§ Aufgabenstellung
Formulieren Sie die folgenden Zeilen neu, indem Sie „lens line“ überall durch „camera line“ ersetzen und alles Übrige unverändert lassen. Die Bilder gehören nicht in die Antwort.

§ Vorgegebenes Material

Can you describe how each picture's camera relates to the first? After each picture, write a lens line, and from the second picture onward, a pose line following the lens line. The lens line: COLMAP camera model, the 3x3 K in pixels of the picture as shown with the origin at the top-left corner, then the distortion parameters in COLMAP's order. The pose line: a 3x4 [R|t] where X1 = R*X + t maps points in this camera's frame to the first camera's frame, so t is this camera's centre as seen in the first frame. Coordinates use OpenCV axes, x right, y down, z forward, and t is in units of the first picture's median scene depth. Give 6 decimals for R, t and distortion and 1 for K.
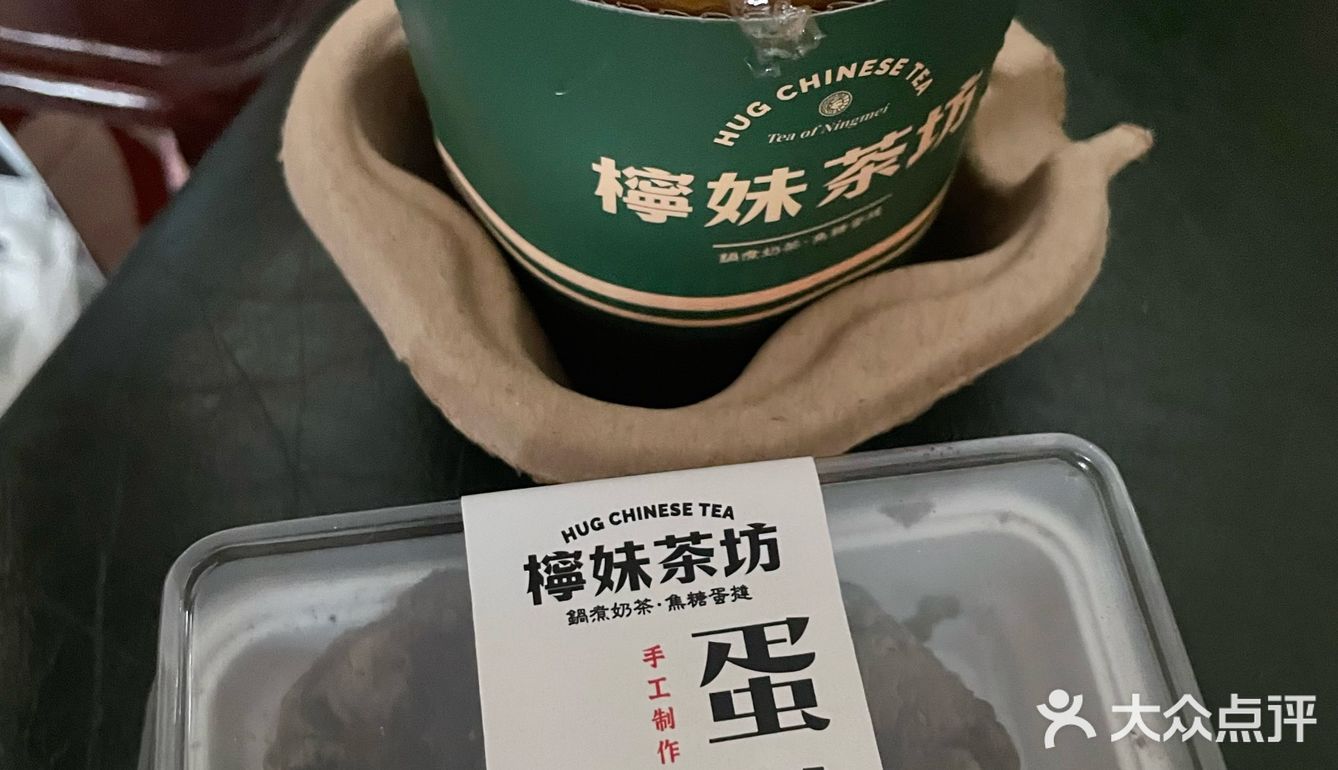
lens RADIAL K [[1363.2, 0, 669.0], [0, 1363.2, 385.0], [0, 0, 1]] dist [0.007102, -0.009251]
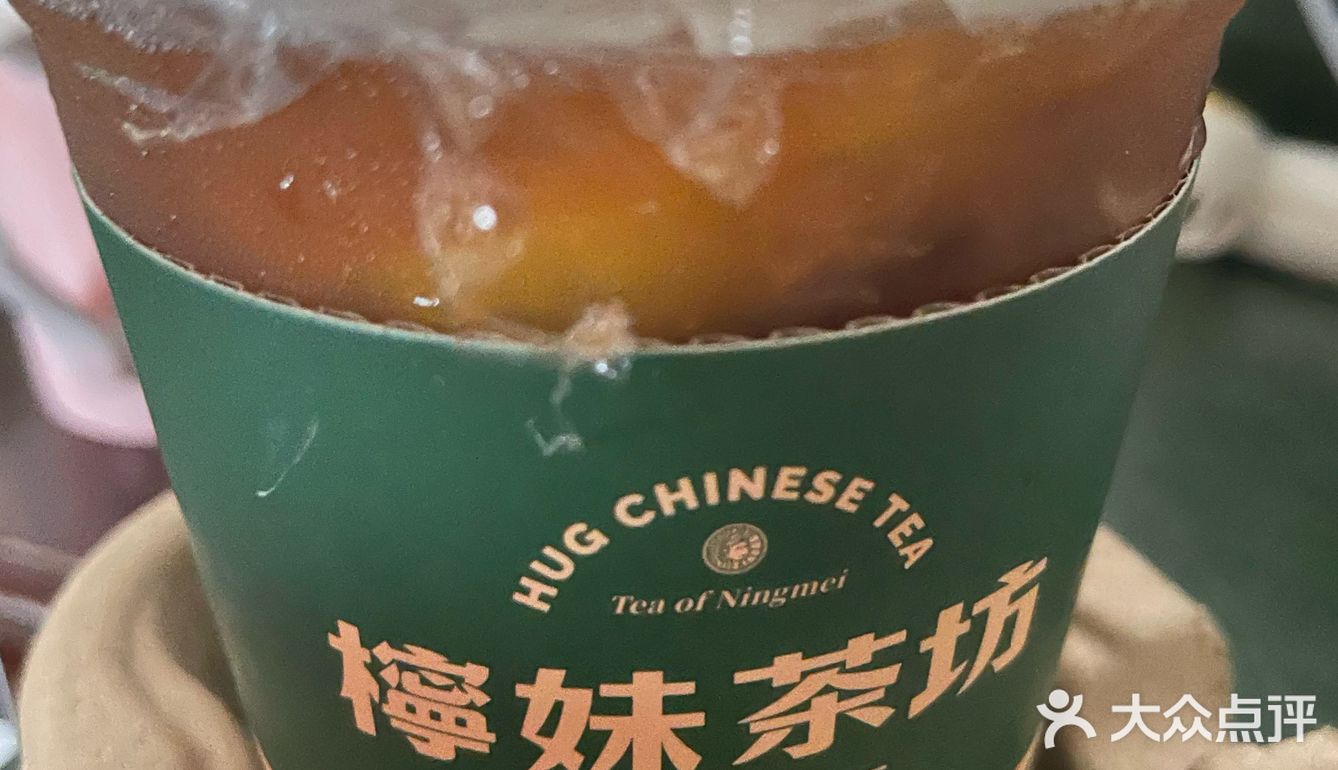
lens RADIAL K [[1363.2, 0, 669.0], [0, 1363.2, 385.0], [0, 0, 1]] dist [0.007102, -0.009251]
pose [[0.984324, 0.057876, -0.166604, 0.175063], [-0.129961, 0.876616, -0.463309, -0.006723], [0.119234, 0.477698, 0.870395, 0.466661]]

§ Musterlösung
Can you describe how each picture's camera relates to the first? After each picture, write a camera line, and from the second picture onward, a pose line following the camera line. The camera line: COLMAP camera model, the 3x3 K in pixels of the picture as shown with the origin at the top-left corner, then the distortion parameters in COLMAP's order. The pose line: a 3x4 [R|t] where X1 = R*X + t maps points in this camera's frame to the first camera's frame, so t is this camera's centre as seen in the first frame. Coordinates use OpenCV axes, x right, y down, z forward, and t is in units of the first picture's median scene depth. Give 6 decimals for R, t and distortion and 1 for K.
lens RADIAL K [[1363.2, 0, 669.0], [0, 1363.2, 385.0], [0, 0, 1]] dist [0.007102, -0.009251]
lens RADIAL K [[1363.2, 0, 669.0], [0, 1363.2, 385.0], [0, 0, 1]] dist [0.007102, -0.009251]
pose [[0.984324, 0.057876, -0.166604, 0.175063], [-0.129961, 0.876616, -0.463309, -0.006723], [0.119234, 0.477698, 0.870395, 0.466661]]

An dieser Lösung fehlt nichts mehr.